Danielle Maudsley is lucky to still have her three-year-old pup, Tadashi, after he nearly died from water intoxication from playing in a sprinkler. Supplied: Danielle Maudsley

'It happened very quickly': Lucky pup survives near drowning

A SUNSHINE Coast woman says she's lucky to still have her fury friend after he almost died from water intoxication from playing in a sprinkler.

Danielle Maudsley's three-year-old border collie, Tadashi, was playing in the backyard when she noticed something was wrong.

"Both of them were running around, just playing with the sprinkler, and I didn't really think anything of it," Ms Maudsley said.

"He just walked up to me and looked at me with this horrible look on his face.

"He just starts vomiting all over the ground."

Water intoxication, otherwise known as water poisoning, is the disruption of brain function from ingesting too much water.

While it isn't often heard of, dogs who drink extreme amounts of water at once while swimming or playing with a hose could be at risk.

After realising something was wrong, Ms Maudsley called the vet and was told to bring Tadashi in straight away. Any later and it could easily have gone the other way, she said.

 

 

Ms Maudsley said if Tadashi was taken to the vet any later, she could have lost him.
Ms Maudsley said if Tadashi was taken to the vet any later, she could have lost him. Supplied: Danielle Maudsley

"By that time he had already vomited everywhere, and he'd actually gone to sleep," she said.

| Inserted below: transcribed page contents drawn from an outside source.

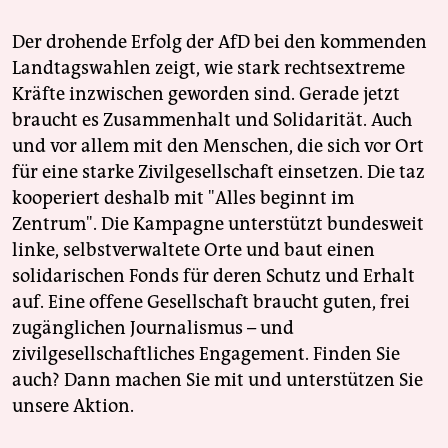
Der drohende Erfolg der AfD bei den kommenden
Landtagswahlen zeigt, wie stark rechtsextreme
Kräfte inzwischen geworden sind. Gerade jetzt
braucht es Zusammenhalt und Solidarität. Auch
und vor allem mit den Menschen, die sich vor Ort
für eine starke Zivilgesellschaft einsetzen. Die taz
kooperiert deshalb mit "Alles beginnt im
Zentrum". Die Kampagne unterstützt bundesweit
linke, selbstverwaltete Orte und baut einen
solidarischen Fonds für deren Schutz und Erhalt
auf. Eine offene Gesellschaft braucht guten, frei
zugänglichen Journalismus – und
zivilgesellschaftliches Engagement. Finden Sie
auch? Dann machen Sie mit und unterstützen Sie
unsere Aktion.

"He'd shut his eyes and he wasn't looking at me any more.

"I had to shake him and wake him up ... and carry him to the car, and then into the vet, where they gave him a shot to flush all the water out of his system.

She said Tadashi's stomach was completely full of water when she noticed there was a problem.

"When I first felt his stomach it was seriously like he had two bucket-fills of water in his stomach," she said.

Luckily for Tadashi his brain didn't swell up because of the quick-thinking actions of Ms Maudsley forcing him to vomit.

If dogs don't vomit excess water out of their system straight away their brain cells are damaged within minutes, Ms Maudsley said.

She said she'd never thought anything of him playing in the water, but would now be watching him carefully when he played at the beach or in the backyard.

"It happened very quickly ... if you ever do notice the signs it's best to just straight away ring the vet rather than wait it out," she said.

"Because if you wait it out, that's when it could be dangerous."